AgenPress – Più di 36.600 beni immobili (particelle catastali) confiscati dal 1982 ad oggi, il 48% sono stati destinati dall’Agenzia nazionale per le finalità istituzionali e sociali, ma ben 5 beni su 10 rimangono ancora da destinare. Il maggior numero di beni immobili confiscati in Sicilia(6906),segue Calabria (2908),Campania(2747), Puglia(1535) e Lombardia(1242). Sono invece 4384 le aziende confiscate di queste il 34% è stata già destinata alla vendita o alla liquidazione, all’affitto o alla gestione da parte di cooperative formate dai lavoratori delle stesse; il 66% è in questo momento ancora in gestione presso l’Anbsc. Anche qui la Sicilia prima tra le regioni per il numero aziende destinate(533)segue Campania(283),Calabria (204) e Lazio (160). Libera presenta il dossier Fattiperbene la fotografia del riutilizzo sociale dei beni confiscati in Italia in occasione dei 25 anni dall’approvazione della legge n.109 del 7 marzo 1996.

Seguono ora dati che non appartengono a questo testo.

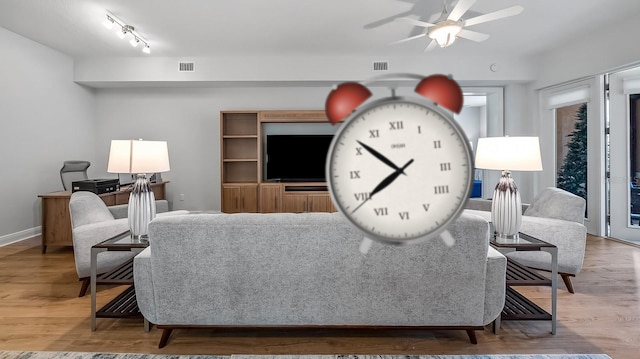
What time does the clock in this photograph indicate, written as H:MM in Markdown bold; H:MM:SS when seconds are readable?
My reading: **7:51:39**
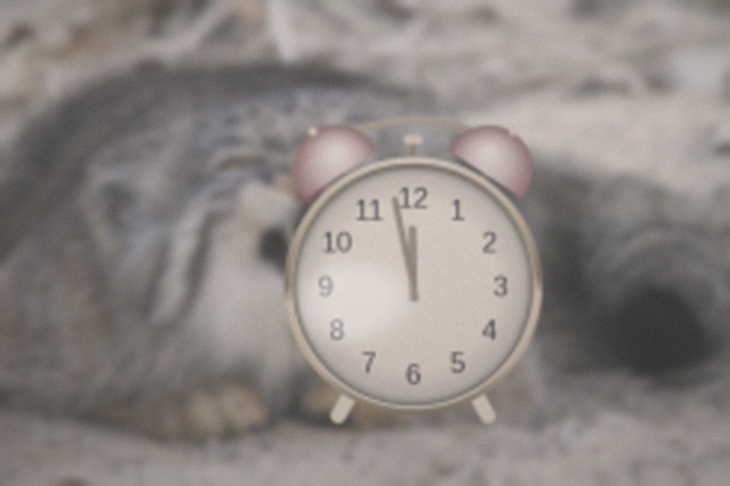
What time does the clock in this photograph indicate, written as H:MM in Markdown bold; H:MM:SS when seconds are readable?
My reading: **11:58**
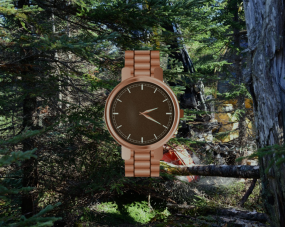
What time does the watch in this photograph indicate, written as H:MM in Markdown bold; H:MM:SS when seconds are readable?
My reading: **2:20**
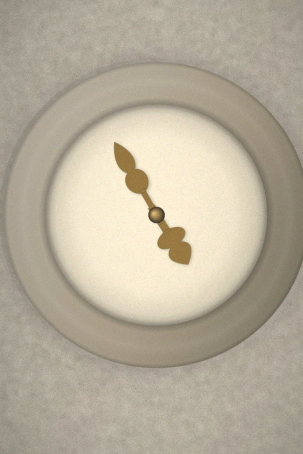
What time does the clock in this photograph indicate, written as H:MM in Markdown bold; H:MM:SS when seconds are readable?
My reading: **4:55**
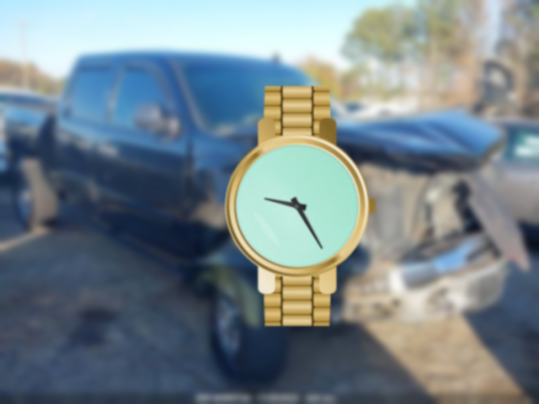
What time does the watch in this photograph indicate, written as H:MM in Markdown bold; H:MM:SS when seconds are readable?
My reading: **9:25**
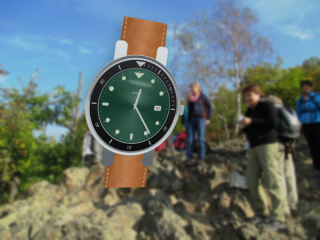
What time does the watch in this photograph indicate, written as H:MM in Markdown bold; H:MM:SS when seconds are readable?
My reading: **12:24**
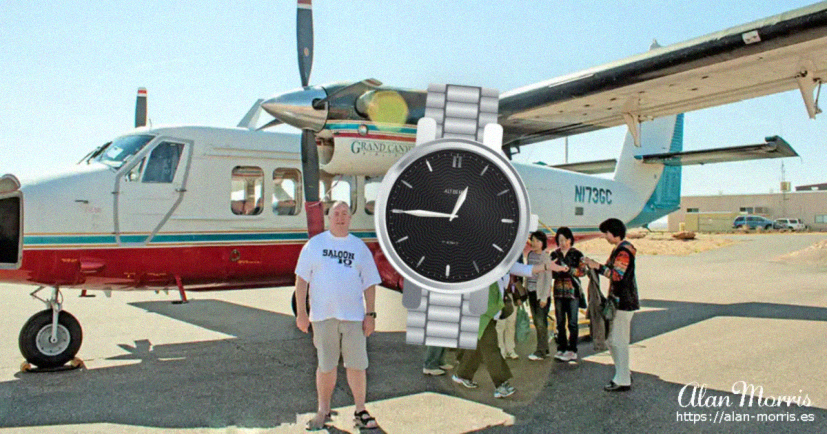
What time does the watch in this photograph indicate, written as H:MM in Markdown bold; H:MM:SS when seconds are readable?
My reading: **12:45**
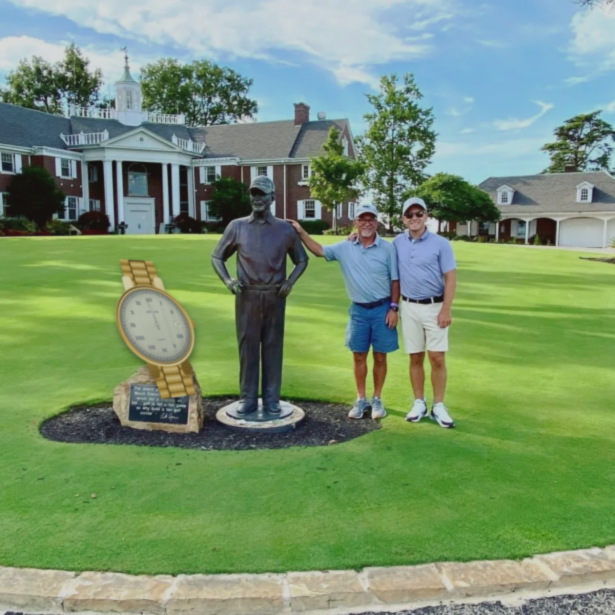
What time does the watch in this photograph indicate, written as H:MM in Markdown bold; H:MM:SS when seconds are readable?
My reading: **11:59**
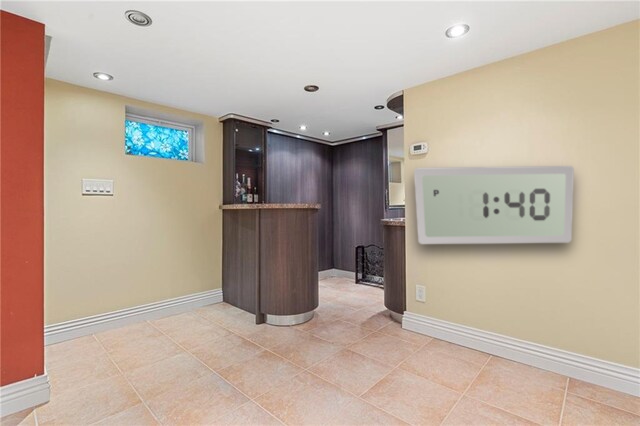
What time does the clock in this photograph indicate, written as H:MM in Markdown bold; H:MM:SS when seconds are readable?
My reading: **1:40**
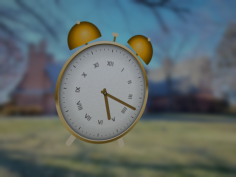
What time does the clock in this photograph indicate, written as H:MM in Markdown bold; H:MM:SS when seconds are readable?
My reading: **5:18**
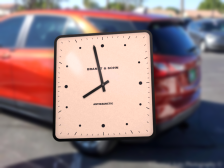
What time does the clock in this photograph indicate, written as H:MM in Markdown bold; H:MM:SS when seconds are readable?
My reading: **7:58**
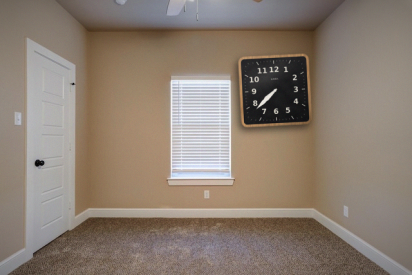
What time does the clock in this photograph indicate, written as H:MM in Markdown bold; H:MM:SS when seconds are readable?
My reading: **7:38**
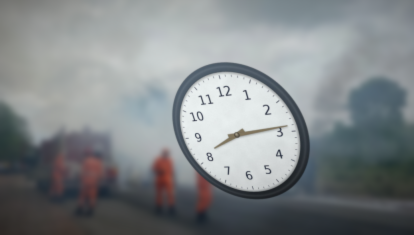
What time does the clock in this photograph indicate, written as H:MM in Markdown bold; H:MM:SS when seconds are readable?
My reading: **8:14**
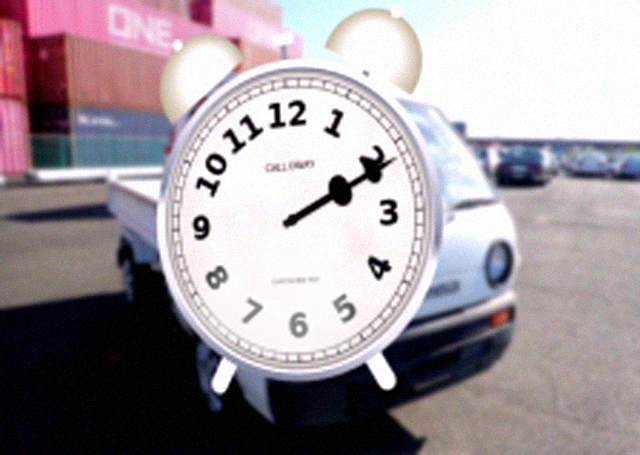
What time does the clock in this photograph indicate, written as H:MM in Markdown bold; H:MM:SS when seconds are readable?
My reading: **2:11**
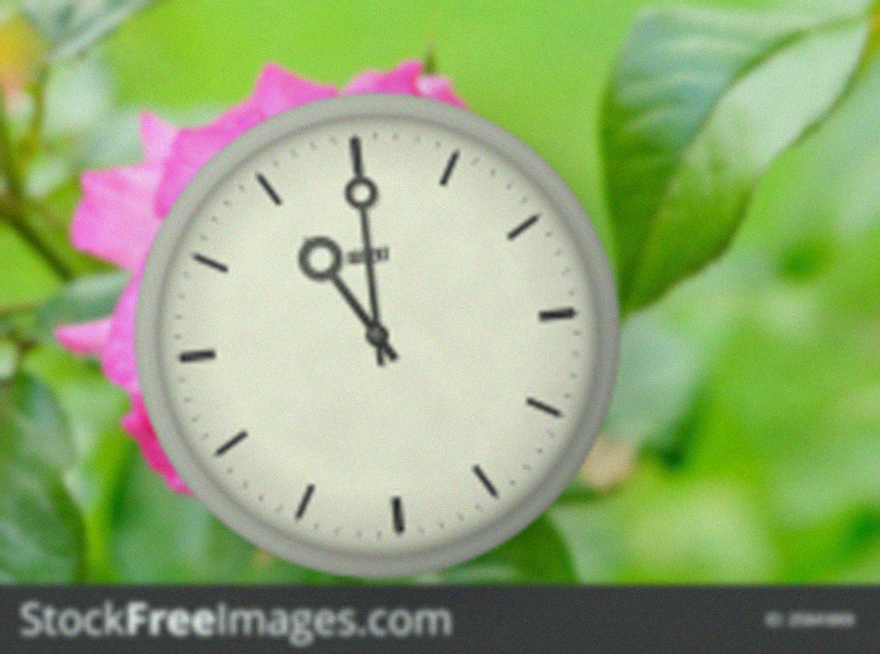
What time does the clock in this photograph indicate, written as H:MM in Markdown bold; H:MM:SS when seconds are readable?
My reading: **11:00**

A venticinque anni dall’approvazione della Legge 109 del 1996- commenta Libera– è certamente possibile fare un bilancio sul riutilizzo sociale dei beni confiscati in Italia, evidenziando innanzitutto le positività di un percorso e di tante esperienze nate grazie alla presenza di beni – immobili, mobili e aziendali – sottratti alla disponibilità delle mafie, delle varie forme di criminalità economica e finanziaria (dal riciclaggio all’usura, dal caporalato alle ecomafie) e di corruzione. Beni che sono diventati opportunità di impegno responsabile per il bene comune. Ma il contributo che il sempre più vasto patrimonio dei beni mobili, immobili e aziendali sequestrati e confiscati alle mafie, alla criminalità economica e ai corrotti può apportare agli sforzi per assicurare una ripresa nel nostro Paese post pandemia, sarebbe sicuramente maggiore se tutti i beni fossero rapidamente restituiti alla collettività e le politiche sociali diventassero una priorità politica a sostegno dei diritti all’abitare, alla salute pubblica, alla sostenibilità ambientale, al lavoro dignitoso ed ai percorsi educativi e culturali.

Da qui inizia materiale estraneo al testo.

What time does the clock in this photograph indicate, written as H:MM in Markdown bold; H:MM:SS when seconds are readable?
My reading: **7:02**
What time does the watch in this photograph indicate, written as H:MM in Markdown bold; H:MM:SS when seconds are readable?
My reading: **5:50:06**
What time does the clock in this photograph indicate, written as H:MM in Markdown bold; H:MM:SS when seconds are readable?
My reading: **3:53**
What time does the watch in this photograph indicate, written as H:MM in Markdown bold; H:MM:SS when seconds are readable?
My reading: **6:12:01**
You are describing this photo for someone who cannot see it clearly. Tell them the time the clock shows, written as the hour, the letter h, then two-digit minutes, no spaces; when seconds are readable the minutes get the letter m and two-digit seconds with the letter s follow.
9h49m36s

Nel dossier Libera elabora i dati dell’Agenzia Nazionale:sono 36.616 i beni immobili (particelle catastali) confiscati dal 1982 ad oggi. Circa 17.300 sono stati destinati dall’Agenzia nazionale per le finalità istituzionali e sociali mentre sono 19.309 beni immobili in gestione all’Agenzia (dati aggiornati al 2 marzo 2021), di cui più di 11.000 confiscati in via definitiva (dati al 31 dicembre 2019) e che rimangono ancora da destinare perché presentano varie forme di criticità (per quote indivise, irregolarità urbanistiche, occupazioni abusive e per condizioni strutturali precarie) oppure restano accantonati in attesa delle verifiche dei creditori. Secondo una ricognizione avviata nel corso del 2019 dall’Agenzia nazionale su un campione di indagine di circa 6.000 beni immobili destinati alle amministrazioni comunali, dai riscontri pervenuti su 2.600 beni, risulta che soltanto poco più della metà dei beni è stato poi effettivamente riutilizzato.